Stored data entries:
_ _ _ _
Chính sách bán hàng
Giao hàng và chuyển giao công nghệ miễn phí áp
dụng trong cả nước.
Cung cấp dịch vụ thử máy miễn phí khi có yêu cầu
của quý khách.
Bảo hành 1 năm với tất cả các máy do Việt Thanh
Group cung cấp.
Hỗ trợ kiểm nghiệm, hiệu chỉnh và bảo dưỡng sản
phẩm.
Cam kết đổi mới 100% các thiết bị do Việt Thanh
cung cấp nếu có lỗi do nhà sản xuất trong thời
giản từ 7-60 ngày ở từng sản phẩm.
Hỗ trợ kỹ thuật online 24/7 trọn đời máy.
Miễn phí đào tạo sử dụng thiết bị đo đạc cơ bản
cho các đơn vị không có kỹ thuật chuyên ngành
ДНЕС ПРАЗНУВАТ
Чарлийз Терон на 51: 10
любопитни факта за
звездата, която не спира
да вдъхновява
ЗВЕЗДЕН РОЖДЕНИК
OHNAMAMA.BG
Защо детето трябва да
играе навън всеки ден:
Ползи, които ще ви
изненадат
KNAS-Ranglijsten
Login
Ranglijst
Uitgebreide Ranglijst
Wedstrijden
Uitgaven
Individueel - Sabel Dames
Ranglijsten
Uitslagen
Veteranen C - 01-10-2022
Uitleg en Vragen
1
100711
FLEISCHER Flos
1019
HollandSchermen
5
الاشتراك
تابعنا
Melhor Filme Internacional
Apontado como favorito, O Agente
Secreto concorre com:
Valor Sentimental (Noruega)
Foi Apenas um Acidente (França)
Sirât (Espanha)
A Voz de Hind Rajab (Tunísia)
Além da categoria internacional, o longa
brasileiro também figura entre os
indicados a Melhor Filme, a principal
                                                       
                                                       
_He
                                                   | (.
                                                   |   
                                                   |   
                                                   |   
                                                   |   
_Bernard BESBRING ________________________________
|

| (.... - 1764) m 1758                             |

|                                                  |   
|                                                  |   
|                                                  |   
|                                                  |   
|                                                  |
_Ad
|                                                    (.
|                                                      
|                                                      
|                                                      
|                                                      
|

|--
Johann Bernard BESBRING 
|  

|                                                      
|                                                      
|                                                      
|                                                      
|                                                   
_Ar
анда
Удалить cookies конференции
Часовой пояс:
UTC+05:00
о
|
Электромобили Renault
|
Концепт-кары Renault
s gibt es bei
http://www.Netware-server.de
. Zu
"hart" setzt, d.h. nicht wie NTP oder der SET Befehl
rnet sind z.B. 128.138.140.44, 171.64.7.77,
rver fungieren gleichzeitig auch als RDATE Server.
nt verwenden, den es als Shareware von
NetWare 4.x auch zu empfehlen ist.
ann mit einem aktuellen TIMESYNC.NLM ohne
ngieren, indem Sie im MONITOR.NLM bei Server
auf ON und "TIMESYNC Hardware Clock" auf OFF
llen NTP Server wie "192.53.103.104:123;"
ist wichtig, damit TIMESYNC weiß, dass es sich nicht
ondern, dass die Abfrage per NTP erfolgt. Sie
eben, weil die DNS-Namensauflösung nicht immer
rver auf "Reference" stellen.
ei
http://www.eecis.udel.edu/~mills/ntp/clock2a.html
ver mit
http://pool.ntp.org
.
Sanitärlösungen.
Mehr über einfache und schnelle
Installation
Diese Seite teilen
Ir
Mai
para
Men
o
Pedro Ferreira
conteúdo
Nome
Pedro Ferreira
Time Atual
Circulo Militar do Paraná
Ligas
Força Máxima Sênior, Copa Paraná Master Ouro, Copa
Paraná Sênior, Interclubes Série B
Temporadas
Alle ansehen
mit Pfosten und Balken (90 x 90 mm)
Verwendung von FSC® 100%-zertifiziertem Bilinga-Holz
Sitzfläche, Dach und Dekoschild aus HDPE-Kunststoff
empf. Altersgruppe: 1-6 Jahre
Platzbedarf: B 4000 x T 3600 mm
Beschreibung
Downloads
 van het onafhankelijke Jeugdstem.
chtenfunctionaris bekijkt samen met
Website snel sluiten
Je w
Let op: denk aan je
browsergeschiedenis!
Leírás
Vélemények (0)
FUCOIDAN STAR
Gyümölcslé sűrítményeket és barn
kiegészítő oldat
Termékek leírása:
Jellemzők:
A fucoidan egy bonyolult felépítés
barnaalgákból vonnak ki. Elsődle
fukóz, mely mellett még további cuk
_ _ _ _
# [PROBLEM TO SOLVE]
The lines sought are those in the data above that include the string "Việt"; copy each one.

# [WRITTEN SOLUTION]
Bảo hành 1 năm với tất cả các máy do Việt Thanh
Cam kết đổi mới 100% các thiết bị do Việt Thanh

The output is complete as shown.